Michelle Cross, Dover, Florida

“I am white, heterosexual, cisgendered middle class man and I don't know if the world has changed for me so much as I have changed to the world. I have become very vocal in being anti-racist, to the point where I have cut family out of my life because of arguments in which I would not tolerate their racist views and language. I’ve become more confident and found the strong inner courage to come out publicly last year about sexual abuse I endured from an older male cousin when I was a young child and about being raped by an older male friend of the family when I was 16. I made a public post on my Facebook. I’m 43, I had been keeping it in for 36 years. I found the strength to go public from setting the strength in so many others from the #MeToo movement who came forward with their stories and from the millions who took to the streets in protest after George Floyd's murder, often putting themselves in harm's way because Black Lives Matter. I felt if so many can find the courage to try and make a better world, then so could I and maybe my story will help someone else. You ask how has the world changed for me. The world hasn’t changed noticeably, yet. We have a long way to go and the ONLY way we’ll get there is by first changing ourselves. So to answer your question, the world hasn't changed for me, I changed for the world.”
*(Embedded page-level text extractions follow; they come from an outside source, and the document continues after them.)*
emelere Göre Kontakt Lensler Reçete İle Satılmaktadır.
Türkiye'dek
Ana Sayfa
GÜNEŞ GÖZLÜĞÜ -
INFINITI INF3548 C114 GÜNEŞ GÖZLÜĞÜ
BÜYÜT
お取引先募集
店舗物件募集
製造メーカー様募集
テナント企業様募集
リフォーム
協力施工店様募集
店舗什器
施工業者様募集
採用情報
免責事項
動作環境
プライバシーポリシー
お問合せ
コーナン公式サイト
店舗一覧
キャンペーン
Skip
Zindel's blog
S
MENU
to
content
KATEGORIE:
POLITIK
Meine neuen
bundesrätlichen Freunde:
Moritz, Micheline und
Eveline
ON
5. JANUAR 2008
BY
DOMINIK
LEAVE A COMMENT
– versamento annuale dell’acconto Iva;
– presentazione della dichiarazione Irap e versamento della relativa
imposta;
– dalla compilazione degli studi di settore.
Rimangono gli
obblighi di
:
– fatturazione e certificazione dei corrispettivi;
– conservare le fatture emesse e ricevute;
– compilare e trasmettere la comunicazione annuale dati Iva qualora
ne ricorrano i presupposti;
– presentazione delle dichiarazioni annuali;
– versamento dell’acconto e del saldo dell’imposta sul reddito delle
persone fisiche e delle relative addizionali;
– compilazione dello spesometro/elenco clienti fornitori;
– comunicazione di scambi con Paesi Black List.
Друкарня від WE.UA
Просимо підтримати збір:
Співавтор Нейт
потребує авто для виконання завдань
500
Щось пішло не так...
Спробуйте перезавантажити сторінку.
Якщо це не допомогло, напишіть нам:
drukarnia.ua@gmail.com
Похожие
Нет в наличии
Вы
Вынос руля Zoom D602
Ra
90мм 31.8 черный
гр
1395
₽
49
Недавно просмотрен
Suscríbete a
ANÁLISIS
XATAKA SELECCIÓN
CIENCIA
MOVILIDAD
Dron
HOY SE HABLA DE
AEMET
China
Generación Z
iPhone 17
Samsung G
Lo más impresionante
Timothy Masters, Utica, New York

“Every day when I see a police officer I feel like there’s a significant chance that I’ll die. When I see someone Black getting pulled over I fear that they might end up dead. When I need help and the police are my last resort I don’t even bother to call because I feel like they’ll find something to justify killing me.”

Talaysia Ruff, St. Louis, Missouri

“My optimism waned when George died. Chauvin made me realize how heartless a person can become whether in uniform or out of uniform ... I am less hopeful about change in the police department. I am less hopeful about racial healing and progress.”

Brenda Stanley, Stone Mountain, Georgia

“My view of society has changed. I, along with my then 16-year-old son and then 11-year-old daughter, watched a man die on television. I am 50 years old and will forever be traumatized by not only that but also by the fact that so many feel like he deserved to die because of his addiction to drugs. Addiction to anything is a disability. Why should it be considered a reason for someone taking their life? As an African American mother of two, I have had to work at teaching my children what to do and what not to do if they ever encounter police vs. trusting that they will be OK if they 'comply.”’

Michelle Morton-Azeem, Fredericksburg, Virginia

“As a Black woman the world has changed to me since the death and conviction of his murder because I feel slightly safer when it comes to possible interactions with law enforcement. I am a law-abiding citizen, but I still can’t help but cringe every time I see an officer. The feeling of always having to be the most upstanding citizen is mixed with a pang of unconscious guilt, even if I’ve done nothing wrong. Also, people seemed to move away from their own unconscious bias when dealing with Black Americans. I’ve had tough conversations with many white friends and colleagues on how it truly feels to a Black American in the United States. I think George Floyd is a hero in in his own right. His untimely death invigorated a movement and action that Black lives genuinely does matter.”